Sonreí a Catherine y ella también lo hizo.
—Nos vamos a esquivar mutuamente —dijo.
—Los dos son de la misma ralea —dijo Ferguson—. Me avergüenzo de usted, Catherine Barkley. No tiene ni pudor ni honor, y es tan bellaca como él.
—Vamos, Fergy —dijo Catherine palmeándole la mano—. No me acuse. Los dos nos queremos.
—No me toque —dijo Ferguson. Tenía el rostro encendido—. Si al menos tuviera un poco de pudor sería otra cosa. Pero está sabe Dios a qué mes de su embarazo y lo encuentra divertido, y se deshace en sonrisas porque ha vuelto su seductor. No tiene ni pudor ni tacto.
Empezó a llorar. Catherine se le acercó y la abrazó. Mientras que, de pie, ella consolaba a Ferguson, no noté ningún cambio en su figura.
—Me es igual —sollozaba Ferguson—. Lo encuentro horrible.
—Vamos, vamos, Fergy. —Catherine intentaba consolarla—. Yo tendría vergüenza si estuviera en su lugar…
—No llore más, Fergy. No llore más mi buena Fergy.
—No lloro —sollozó Ferguson—. No lloro. Si no fuera por la horrible situación en que se encuentra… —Me miró—. Le odio —me dijo—. Ella no puede privarme de odiarle, ¡especie de puerco, bellaco americano-italiano!
Tenía los ojos y la nariz muy encarnados de tanto llorar.
Catherine me sonrió.
—No le sonría mientras tenga su brazo alrededor de mi cuello.
—No es usted razonable, Fergy.
—Ya lo sé —sollozó Ferguson—. No hagan caso de mí los dos. Estoy trastornada. No soy razonable, lo sé. Quería que fuesen felices juntos.

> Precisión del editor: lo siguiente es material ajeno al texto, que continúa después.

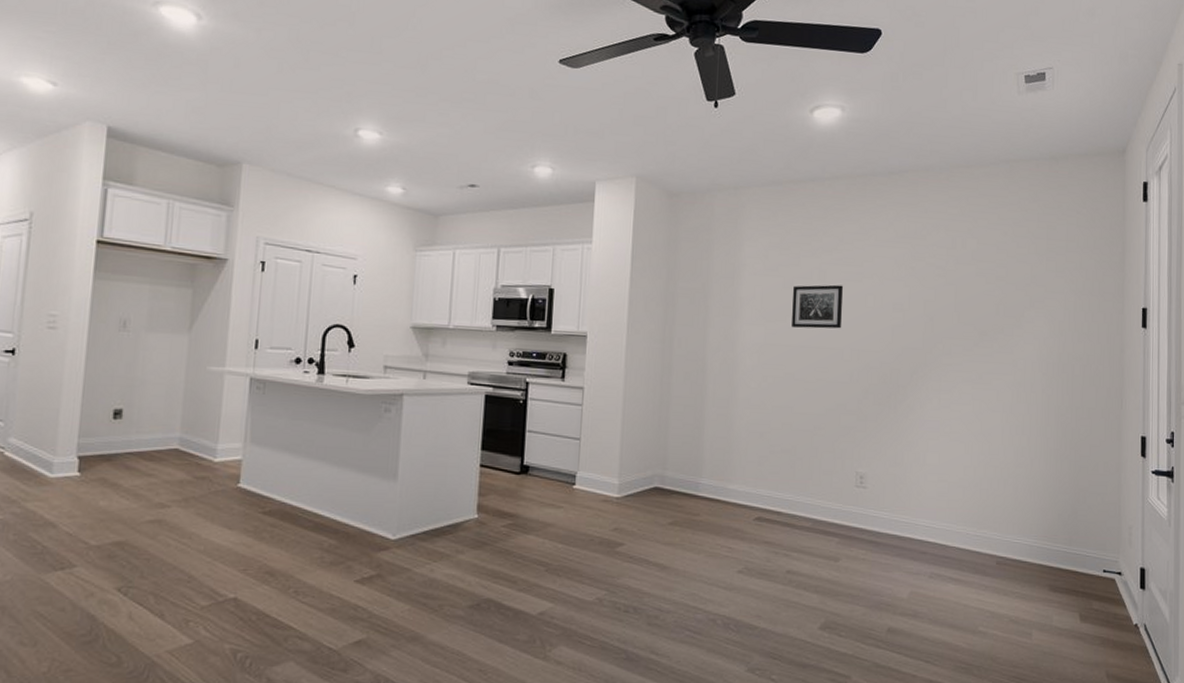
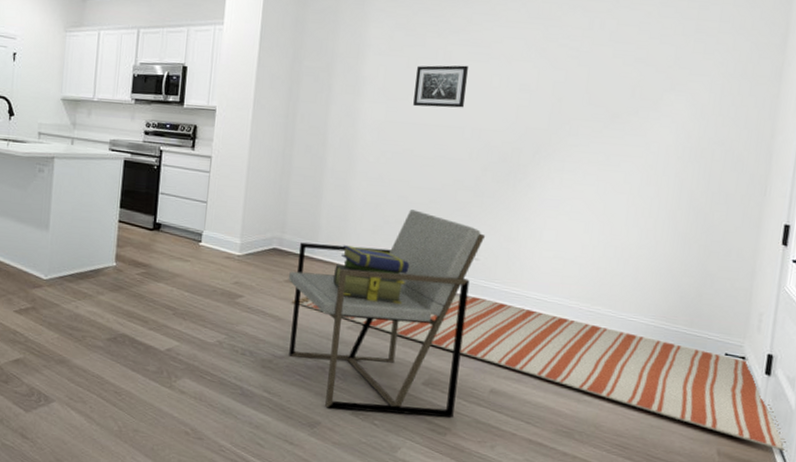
armchair: none [673,437,872,666] -> present [289,209,486,418]
rug: none [677,527,1168,668] -> present [292,295,788,452]
stack of books: none [720,480,798,542] -> present [333,245,410,305]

—Somos felices —le dijo Catherine—. Es usted muy amable, Fergy.
Ferguson volvió a llorar.
—No quiero que sean felices de esta manera. ¿Por qué no se casan? ¡Espero que no tendrá otra mujer!
—No —dije.
Catherine se echó a reír.
—No hace reír esta situación —dijo Ferguson—. No faltan los que tienen dos mujeres.
—Si esto puede hacerla feliz, nos casaremos, Fergy —dijo Catherine.
—No, no para hacerme contenta. Es usted misma la que debería tener ganas de casarse.
—Hemos estado tan ocupados…
—Sí, sí, ya lo sé. Ocupados en hacer niños.
Creí que iba a ponerse a llorar de nuevo, pero se contentó haciéndonos amargos reproches.
—¿Supongo que se marchará con él esta noche?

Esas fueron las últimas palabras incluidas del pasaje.